Facing pressure from state lawmakers to find new revenue sources, the city and the rail authority are taking a second look at private and public partnerships.
A previous plan to build a $200 million parking structure and highrise at the Pearl Highlands station was shelved, but now the city and the authority are eyeing that and two other locations -- the Middle Street bus terminal and Ala Moana Center -- for potential development.
"The board will be hyper-vigilant in looking for cost saving measures other delivery methods such as (public-private partnerships), " said Terrence Lee, vice chair of the Honolulu Authority for Rapid Transportation.
The renewed interest in these partnerships come as the state Legislature is set to approve a $2.4 billion bailout of the rail project.
Proponents say these private public partnerships allow a private developer to build parking garages, hotels or shopping centers at rail stops.

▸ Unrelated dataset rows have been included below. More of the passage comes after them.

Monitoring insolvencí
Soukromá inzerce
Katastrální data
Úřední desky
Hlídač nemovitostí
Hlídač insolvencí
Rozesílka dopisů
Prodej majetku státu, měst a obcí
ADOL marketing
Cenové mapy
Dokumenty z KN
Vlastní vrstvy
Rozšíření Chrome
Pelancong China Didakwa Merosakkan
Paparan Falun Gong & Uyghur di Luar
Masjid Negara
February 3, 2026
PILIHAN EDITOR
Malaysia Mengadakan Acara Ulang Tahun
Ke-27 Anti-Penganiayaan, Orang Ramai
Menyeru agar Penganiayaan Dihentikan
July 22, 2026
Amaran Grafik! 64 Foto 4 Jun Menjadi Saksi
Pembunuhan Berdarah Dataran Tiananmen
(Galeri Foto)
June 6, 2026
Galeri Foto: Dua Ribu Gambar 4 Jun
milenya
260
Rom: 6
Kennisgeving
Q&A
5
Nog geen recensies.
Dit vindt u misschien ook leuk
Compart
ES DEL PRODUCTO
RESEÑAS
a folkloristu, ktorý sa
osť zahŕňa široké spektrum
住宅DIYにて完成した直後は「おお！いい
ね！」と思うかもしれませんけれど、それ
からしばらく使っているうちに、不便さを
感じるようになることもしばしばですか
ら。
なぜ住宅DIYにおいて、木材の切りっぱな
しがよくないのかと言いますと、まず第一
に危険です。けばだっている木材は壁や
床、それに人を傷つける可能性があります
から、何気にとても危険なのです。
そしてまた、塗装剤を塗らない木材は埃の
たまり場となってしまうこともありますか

In return, the developer pays to build elements of the rail system.
Mayor Kirk Caldwell says that because the rail authority owns very little land -- outside of its stations and the fixed guideways -- it's tough to attract a private partner.
But he says there is enough land at Middle Street and Pearl Highlands and that the city can look at purchasing and consolidating land near the Ala Moana station.
"Those three areas are ripe for potential (public-private partnership) ideas and it's something I'm asking HART to look at," Caldwell said.